For Dawson, the marathon that is transitioning on the NHS will not only be long but public. His diary of professional engagements for 2016 is already filling up.
“People are going to see this transition,” he says, defiantly. “It’s going to look weird, my hair is going to look awful – there’s no way I can hide that so I might as well talk about it, write about it, and reveal it.” (He's currently in talks about documenting his transition for Attitude magazine.)
The practical considerations are piling up –when to change his passport, when to use the women’s toilet for the first time, how to negotiate relationships – but his priority is to set the transition in motion. There are the professional considerations, too, such as whether to change his name on already published works. At the moment he feels happy to publish new titles with his new name. He wants to wait until he is absolutely sure on the name before he reveals it.
Dawson’s publisher, Hot Key, has been supportive from the outset, he says.
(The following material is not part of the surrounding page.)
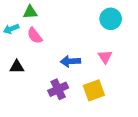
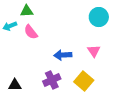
black triangle: (17, 67) -> (15, 85), moved
yellow square: (94, 90) -> (84, 81), turned -30

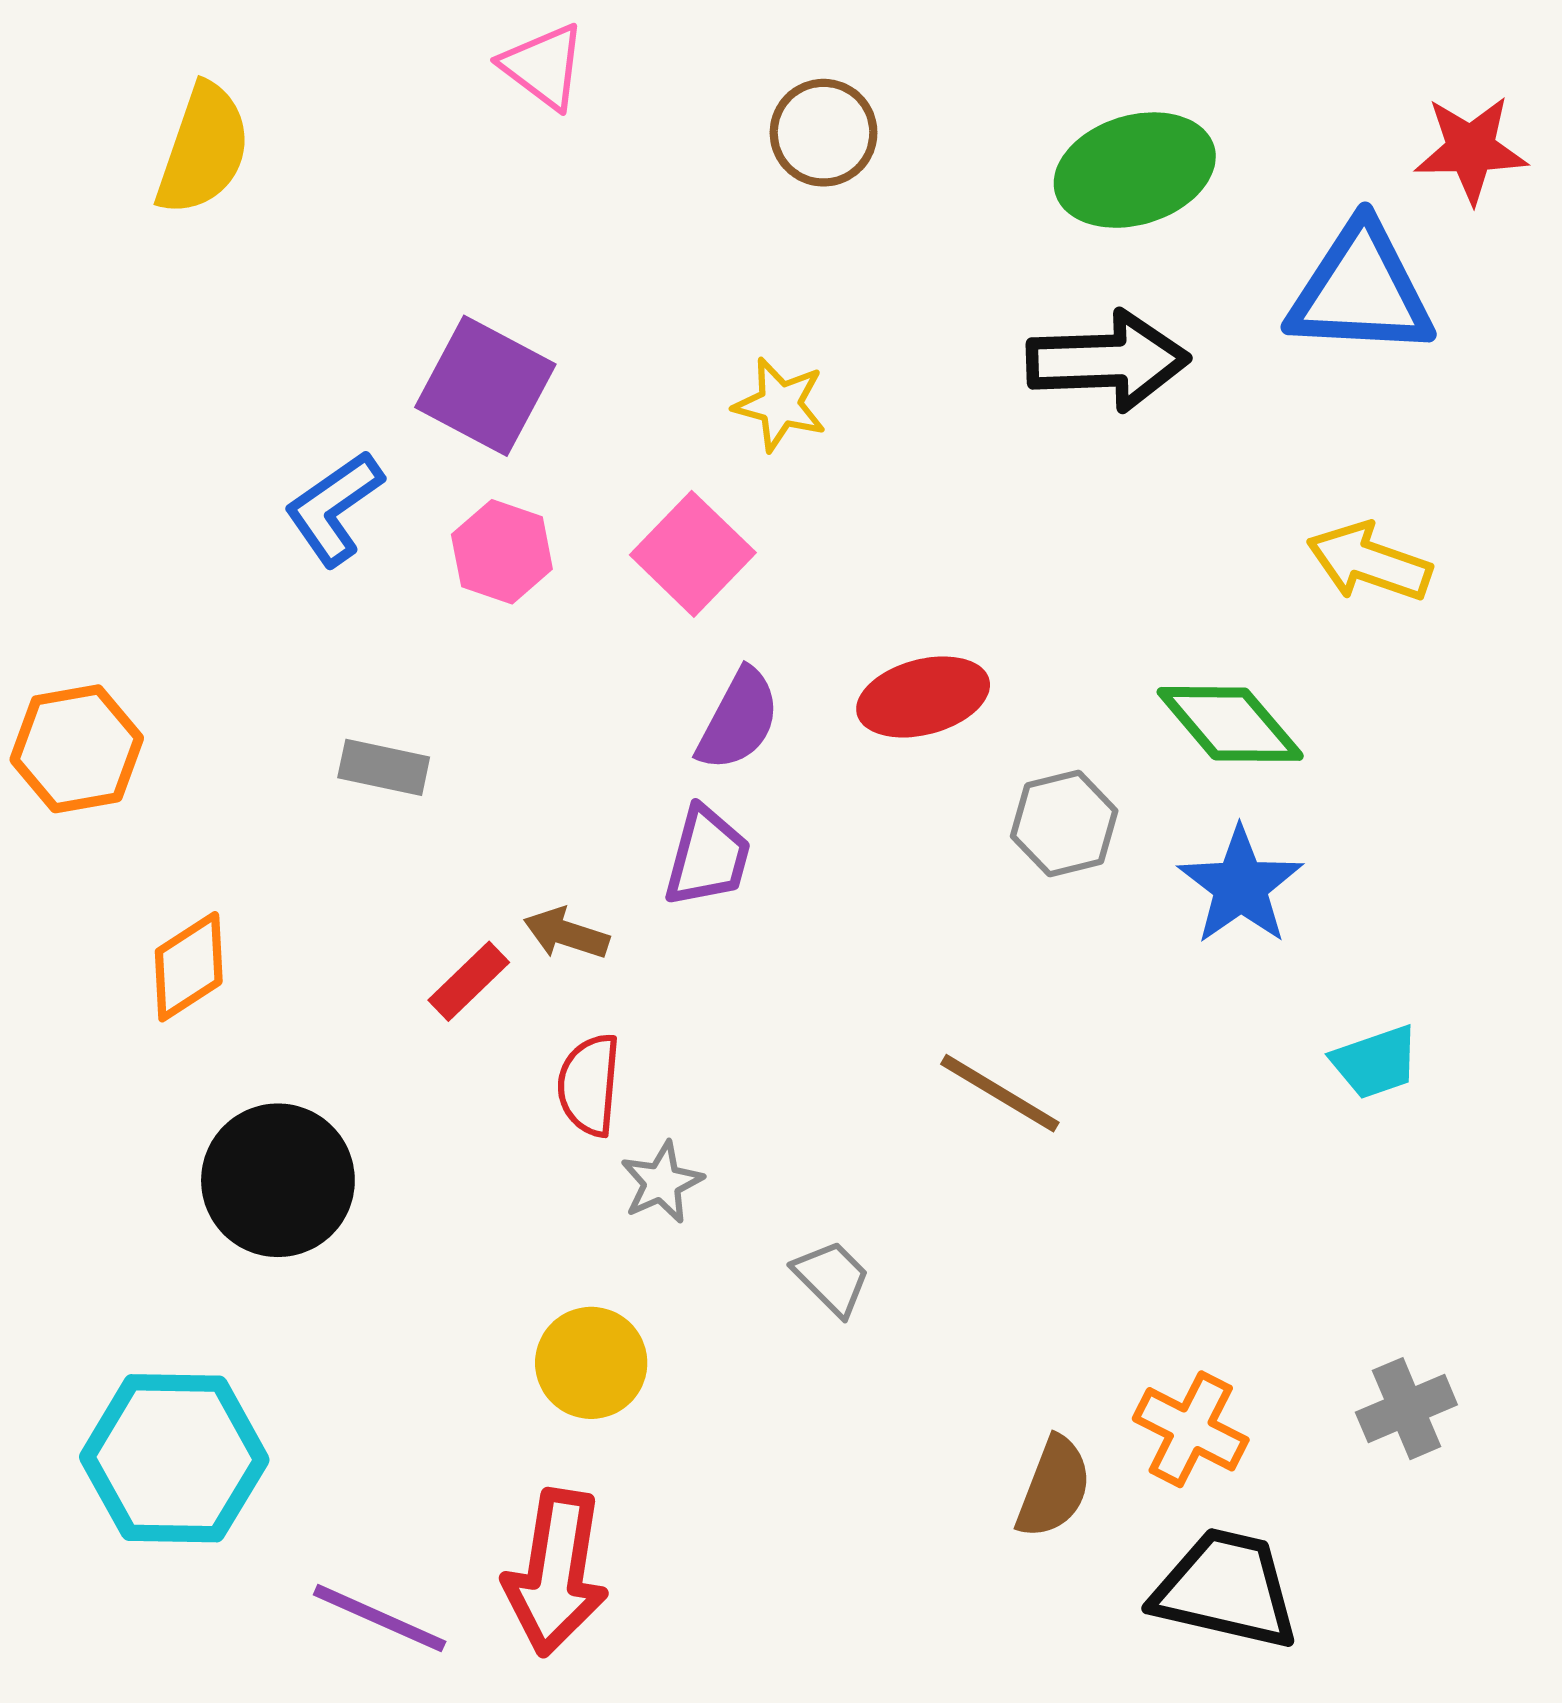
When he told people there the news, he had already been selected for World Book Day. “Their question was, ‘Where do you think you’ll be in your transition by next March, when World Book Day is?’ and I said, ‘Well, it will be well underway.'”
Ultimately, Dawson wants not only for his transformation to be swift, but for societal change to swift too, so that all trans people can come out and feel free.
“I hope that in a year or so I will be considered a woman and can go out as a heterosexual woman and date men and not have to dwell in specialist underground lairs,” he says. His eyes narrow, drifting off somewhere for a moment.
“I want to be able to walk in the sun as a woman.”